(Exercise objective) Render the lines that follow as a Markdown table with two columns, No. and Line, numbering each row and skipping any blank line. Omit the pictures from your answer.

(Records to use)
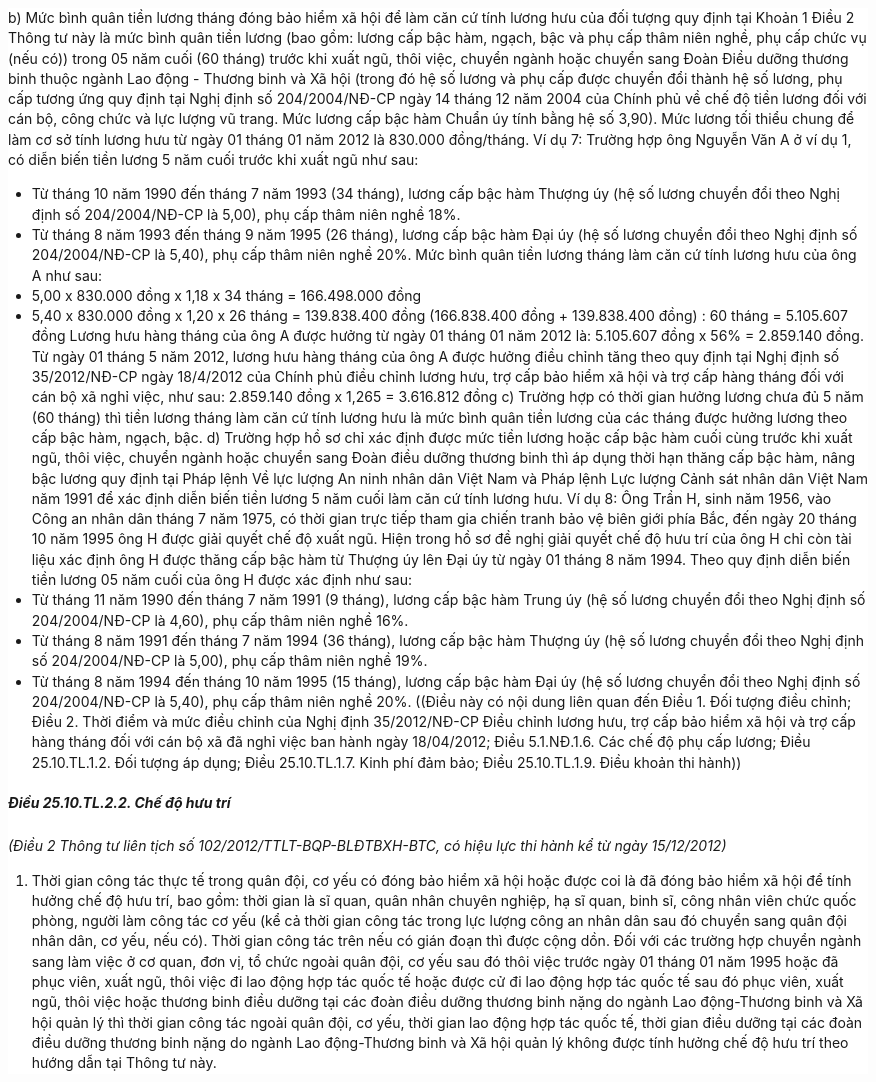 b) Mức bình quân tiền lương tháng đóng bảo hiểm xã hội để làm căn cứ tính lương hưu của đối tượng quy định tại Khoản 1 Điều 2 Thông tư này là mức bình quân tiền lương (bao gồm: lương cấp bậc hàm, ngạch, bậc và phụ cấp thâm niên nghề, phụ cấp chức vụ (nếu có)) trong 05 năm cuối (60 tháng) trước khi xuất ngũ, thôi việc, chuyển ngành hoặc chuyển sang Đoàn Điều dưỡng thương binh thuộc ngành Lao động - Thương binh và Xã hội (trong đó hệ số lương và phụ cấp được chuyển đổi thành hệ số lương, phụ cấp tương ứng quy định tại Nghị định số 204/2004/NĐ-CP ngày 14 tháng 12 năm 2004 của Chính phủ về chế độ tiền lương đối với cán bộ, công chức và lực lượng vũ trang. Mức lương cấp bậc hàm Chuẩn úy tính bằng hệ số 3,90). Mức lương tối thiểu chung để làm cơ sở tính lương hưu từ ngày 01 tháng 01 năm 2012 là 830.000 đồng/tháng.
Ví dụ 7: Trường hợp ông Nguyễn Văn A ở ví dụ 1, có diễn biến tiền lương 5 năm cuối trước khi xuất ngũ như sau:
- Từ tháng 10 năm 1990 đến tháng 7 năm 1993 (34 tháng), lương cấp bậc hàm Thượng úy (hệ số lương chuyển đổi theo Nghị định số 204/2004/NĐ-CP là 5,00), phụ cấp thâm niên nghề 18%.
- Từ tháng 8 năm 1993 đến tháng 9 năm 1995 (26 tháng), lương cấp bậc hàm Đại úy (hệ số lương chuyển đổi theo Nghị định số 204/2004/NĐ-CP là 5,40), phụ cấp thâm niên nghề 20%.
Mức bình quân tiền lương tháng làm căn cứ tính lương hưu của ông A như sau:
- 5,00 x 830.000 đồng x 1,18 x 34 tháng = 166.498.000 đồng
- 5,40 x 830.000 đồng x 1,20 x 26 tháng = 139.838.400 đồng
(166.838.400 đồng + 139.838.400 đồng) : 60 tháng = 5.105.607 đồng
Lương hưu hàng tháng của ông A được hưởng từ ngày 01 tháng 01 năm 2012 là: 5.105.607 đồng x 56% = 2.859.140 đồng.
Từ ngày 01 tháng 5 năm 2012, lương hưu hàng tháng của ông A được hưởng điều chỉnh tăng theo quy định tại Nghị định số 35/2012/NĐ-CP ngày 18/4/2012 của Chính phủ điều chỉnh lương hưu, trợ cấp bảo hiểm xã hội và trợ cấp hàng tháng đối với cán bộ xã nghỉ việc, như sau:
2.859.140 đồng x 1,265 = 3.616.812 đồng
c) Trường hợp có thời gian hưởng lương chưa đủ 5 năm (60 tháng) thì tiền lương tháng làm căn cứ tính lương hưu là mức bình quân tiền lương của các tháng được hưởng lương theo cấp bậc hàm, ngạch, bậc.
d) Trường hợp hồ sơ chỉ xác định được mức tiền lương hoặc cấp bậc hàm cuối cùng trước khi xuất ngũ, thôi việc, chuyển ngành hoặc chuyển sang Đoàn điều dưỡng thương binh thì áp dụng thời hạn thăng cấp bậc hàm, nâng bậc lương quy định tại Pháp lệnh Về lực lượng An ninh nhân dân Việt Nam và Pháp lệnh Lực lượng Cảnh sát nhân dân Việt Nam năm 1991 để xác định diễn biến tiền lương 5 năm cuối làm căn cứ tính lương hưu.
Ví dụ 8: Ông Trần H, sinh năm 1956, vào Công an nhân dân tháng 7 năm 1975, có thời gian trực tiếp tham gia chiến tranh bảo vệ biên giới phía Bắc, đến ngày 20 tháng 10 năm 1995 ông H được giải quyết chế độ xuất ngũ. Hiện trong hồ sơ đề nghị giải quyết chế độ hưu trí của ông H chỉ còn tài liệu xác định ông H được thăng cấp bậc hàm từ Thượng úy lên Đại úy từ ngày 01 tháng 8 năm 1994. Theo quy định diễn biến tiền lương 05 năm cuối của ông H được xác định như sau:
- Từ tháng 11 năm 1990 đến tháng 7 năm 1991 (9 tháng), lương cấp bậc hàm Trung úy (hệ số lương chuyển đổi theo Nghị định số 204/2004/NĐ-CP là 4,60), phụ cấp thâm niên nghề 16%.
- Từ tháng 8 năm 1991 đến tháng 7 năm 1994 (36 tháng), lương cấp bậc hàm Thượng úy (hệ số lương chuyển đổi theo Nghị định số 204/2004/NĐ-CP là 5,00), phụ cấp thâm niên nghề 19%.
- Từ tháng 8 năm 1994 đến tháng 10 năm 1995 (15 tháng), lương cấp bậc hàm Đại úy (hệ số lương chuyển đổi theo Nghị định số 204/2004/NĐ-CP là 5,40), phụ cấp thâm niên nghề 20%.
((Điều này có nội dung liên quan đến Điều 1. Đối tượng điều chỉnh; Điều 2. Thời điểm và mức điều chỉnh của Nghị định 35/2012/NĐ-CP Điều chỉnh lương hưu, trợ cấp bảo hiểm xã hội và trợ cấp hàng tháng đối với cán bộ xã đã nghỉ việc ban hành ngày 18/04/2012; Điều 5.1.NĐ.1.6. Các chế độ phụ cấp lương; Điều 25.10.TL.1.2. Đối tượng áp dụng; Điều 25.10.TL.1.7. Kinh phí đảm bảo; Điều 25.10.TL.1.9. Điều khoản thi hành))

##### Điều 25.10.TL.2.2. Chế độ hưu trí
*(Điều 2 Thông tư liên tịch số 102/2012/TTLT-BQP-BLĐTBXH-BTC, có hiệu lực thi hành kể từ ngày 15/12/2012)*
1. Thời gian công tác thực tế trong quân đội, cơ yếu có đóng bảo hiểm xã hội hoặc được coi là đã đóng bảo hiểm xã hội để tính hưởng chế độ hưu trí, bao gồm: thời gian là sĩ quan, quân nhân chuyên nghiệp, hạ sĩ quan, binh sĩ, công nhân viên chức quốc phòng, người làm công tác cơ yếu (kể cả thời gian công tác trong lực lượng công an nhân dân sau đó chuyển sang quân đội nhân dân, cơ yếu, nếu có). Thời gian công tác trên nếu có gián đoạn thì được cộng dồn.
Đối với các trường hợp chuyển ngành sang làm việc ở cơ quan, đơn vị, tổ chức ngoài quân đội, cơ yếu sau đó thôi việc trước ngày 01 tháng 01 năm 1995 hoặc đã phục viên, xuất ngũ, thôi việc đi lao động hợp tác quốc tế hoặc được cử đi lao động hợp tác quốc tế sau đó phục viên, xuất ngũ, thôi việc hoặc thương binh điều dưỡng tại các đoàn điều dưỡng thương binh nặng do ngành Lao động-Thương binh và Xã hội quản lý thì thời gian công tác ngoài quân đội, cơ yếu, thời gian lao động hợp tác quốc tế, thời gian điều dưỡng tại các đoàn điều dưỡng thương binh nặng do ngành Lao động-Thương binh và Xã hội quản lý không được tính hưởng chế độ hưu trí theo hướng dẫn tại Thông tư này.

(Reply to the exercise)
| No. | Line |
|---|---|
| 1 |  b) Mức bình quân tiền lương tháng đóng bảo hiểm xã hội để làm căn cứ tính lương hưu của đối tượng quy định tại Khoản 1 Điều 2 Thông tư này là mức bình quân tiền lương (bao gồm: lương cấp bậc hàm, ngạch, bậc và phụ cấp thâm niên nghề, phụ cấp chức vụ (nếu có)) trong 05 năm cuối (60 tháng) trước khi xuất ngũ, thôi việc, chuyển ngành hoặc chuyển sang Đoàn Điều dưỡng thương binh thuộc ngành Lao động - Thương binh và Xã hội (trong đó hệ số lương và phụ cấp được chuyển đổi thành hệ số lương, phụ cấp tương ứng quy định tại Nghị định số 204/2004/NĐ-CP ngày 14 tháng 12 năm 2004 của Chính phủ về chế độ tiền lương đối với cán bộ, công chức và lực lượng vũ trang. Mức lương cấp bậc hàm Chuẩn úy tính bằng hệ số 3,90). Mức lương tối thiểu chung để làm cơ sở tính lương hưu từ ngày 01 tháng 01 năm 2012 là 830.000 đồng/tháng. |
| 2 | Ví dụ 7: Trường hợp ông Nguyễn Văn A ở ví dụ 1, có diễn biến tiền lương 5 năm cuối trước khi xuất ngũ như sau: |
| 3 | - Từ tháng 10 năm 1990 đến tháng 7 năm 1993 (34 tháng), lương cấp bậc hàm Thượng úy (hệ số lương chuyển đổi theo Nghị định số 204/2004/NĐ-CP là 5,00), phụ cấp thâm niên nghề 18%. |
| 4 | - Từ tháng 8 năm 1993 đến tháng 9 năm 1995 (26 tháng), lương cấp bậc hàm Đại úy (hệ số lương chuyển đổi theo Nghị định số 204/2004/NĐ-CP là 5,40), phụ cấp thâm niên nghề 20%. |
| 5 | Mức bình quân tiền lương tháng làm căn cứ tính lương hưu của ông A như sau: |
| 6 | - 5,00 x 830.000 đồng x 1,18 x 34 tháng = 166.498.000 đồng |
| 7 | - 5,40 x 830.000 đồng x 1,20 x 26 tháng = 139.838.400 đồng |
| 8 | (166.838.400 đồng + 139.838.400 đồng) : 60 tháng = 5.105.607 đồng |
| 9 | Lương hưu hàng tháng của ông A được hưởng từ ngày 01 tháng 01 năm 2012 là: 5.105.607 đồng x 56% = 2.859.140 đồng. |
| 10 | Từ ngày 01 tháng 5 năm 2012, lương hưu hàng tháng của ông A được hưởng điều chỉnh tăng theo quy định tại Nghị định số 35/2012/NĐ-CP ngày 18/4/2012 của Chính phủ điều chỉnh lương hưu, trợ cấp bảo hiểm xã hội và trợ cấp hàng tháng đối với cán bộ xã nghỉ việc, như sau: |
| 11 | 2.859.140 đồng x 1,265 = 3.616.812 đồng |
| 12 | c) Trường hợp có thời gian hưởng lương chưa đủ 5 năm (60 tháng) thì tiền lương tháng làm căn cứ tính lương hưu là mức bình quân tiền lương của các tháng được hưởng lương theo cấp bậc hàm, ngạch, bậc. |
| 13 | d) Trường hợp hồ sơ chỉ xác định được mức tiền lương hoặc cấp bậc hàm cuối cùng trước khi xuất ngũ, thôi việc, chuyển ngành hoặc chuyển sang Đoàn điều dưỡng thương binh thì áp dụng thời hạn thăng cấp bậc hàm, nâng bậc lương quy định tại Pháp lệnh Về lực lượng An ninh nhân dân Việt Nam và Pháp lệnh Lực lượng Cảnh sát nhân dân Việt Nam năm 1991 để xác định diễn biến tiền lương 5 năm cuối làm căn cứ tính lương hưu. |
| 14 | Ví dụ 8: Ông Trần H, sinh năm 1956, vào Công an nhân dân tháng 7 năm 1975, có thời gian trực tiếp tham gia chiến tranh bảo vệ biên giới phía Bắc, đến ngày 20 tháng 10 năm 1995 ông H được giải quyết chế độ xuất ngũ. Hiện trong hồ sơ đề nghị giải quyết chế độ hưu trí của ông H chỉ còn tài liệu xác định ông H được thăng cấp bậc hàm từ Thượng úy lên Đại úy từ ngày 01 tháng 8 năm 1994. Theo quy định diễn biến tiền lương 05 năm cuối của ông H được xác định như sau: |
| 15 | - Từ tháng 11 năm 1990 đến tháng 7 năm 1991 (9 tháng), lương cấp bậc hàm Trung úy (hệ số lương chuyển đổi theo Nghị định số 204/2004/NĐ-CP là 4,60), phụ cấp thâm niên nghề 16%. |
| 16 | - Từ tháng 8 năm 1991 đến tháng 7 năm 1994 (36 tháng), lương cấp bậc hàm Thượng úy (hệ số lương chuyển đổi theo Nghị định số 204/2004/NĐ-CP là 5,00), phụ cấp thâm niên nghề 19%. |
| 17 | - Từ tháng 8 năm 1994 đến tháng 10 năm 1995 (15 tháng), lương cấp bậc hàm Đại úy (hệ số lương chuyển đổi theo Nghị định số 204/2004/NĐ-CP là 5,40), phụ cấp thâm niên nghề 20%. |
| 18 | ((Điều này có nội dung liên quan đến Điều 1. Đối tượng điều chỉnh; Điều 2. Thời điểm và mức điều chỉnh của Nghị định 35/2012/NĐ-CP Điều chỉnh lương hưu, trợ cấp bảo hiểm xã hội và trợ cấp hàng tháng đối với cán bộ xã đã nghỉ việc ban hành ngày 18/04/2012; Điều 5.1.NĐ.1.6. Các chế độ phụ cấp lương; Điều 25.10.TL.1.2. Đối tượng áp dụng; Điều 25.10.TL.1.7. Kinh phí đảm bảo; Điều 25.10.TL.1.9. Điều khoản thi hành)) |
| 19 | ##### Điều 25.10.TL.2.2. Chế độ hưu trí |
| 20 | *(Điều 2 Thông tư liên tịch số 102/2012/TTLT-BQP-BLĐTBXH-BTC, có hiệu lực thi hành kể từ ngày 15/12/2012)* |
| 21 | 1. Thời gian công tác thực tế trong quân đội, cơ yếu có đóng bảo hiểm xã hội hoặc được coi là đã đóng bảo hiểm xã hội để tính hưởng chế độ hưu trí, bao gồm: thời gian là sĩ quan, quân nhân chuyên nghiệp, hạ sĩ quan, binh sĩ, công nhân viên chức quốc phòng, người làm công tác cơ yếu (kể cả thời gian công tác trong lực lượng công an nhân dân sau đó chuyển sang quân đội nhân dân, cơ yếu, nếu có). Thời gian công tác trên nếu có gián đoạn thì được cộng dồn. |
| 22 | Đối với các trường hợp chuyển ngành sang làm việc ở cơ quan, đơn vị, tổ chức ngoài quân đội, cơ yếu sau đó thôi việc trước ngày 01 tháng 01 năm 1995 hoặc đã phục viên, xuất ngũ, thôi việc đi lao động hợp tác quốc tế hoặc được cử đi lao động hợp tác quốc tế sau đó phục viên, xuất ngũ, thôi việc hoặc thương binh điều dưỡng tại các đoàn điều dưỡng thương binh nặng do ngành Lao động-Thương binh và Xã hội quản lý thì thời gian công tác ngoài quân đội, cơ yếu, thời gian lao động hợp tác quốc tế, thời gian điều dưỡng tại các đoàn điều dưỡng thương binh nặng do ngành Lao động-Thương binh và Xã hội quản lý không được tính hưởng chế độ hưu trí theo hướng dẫn tại Thông tư này. |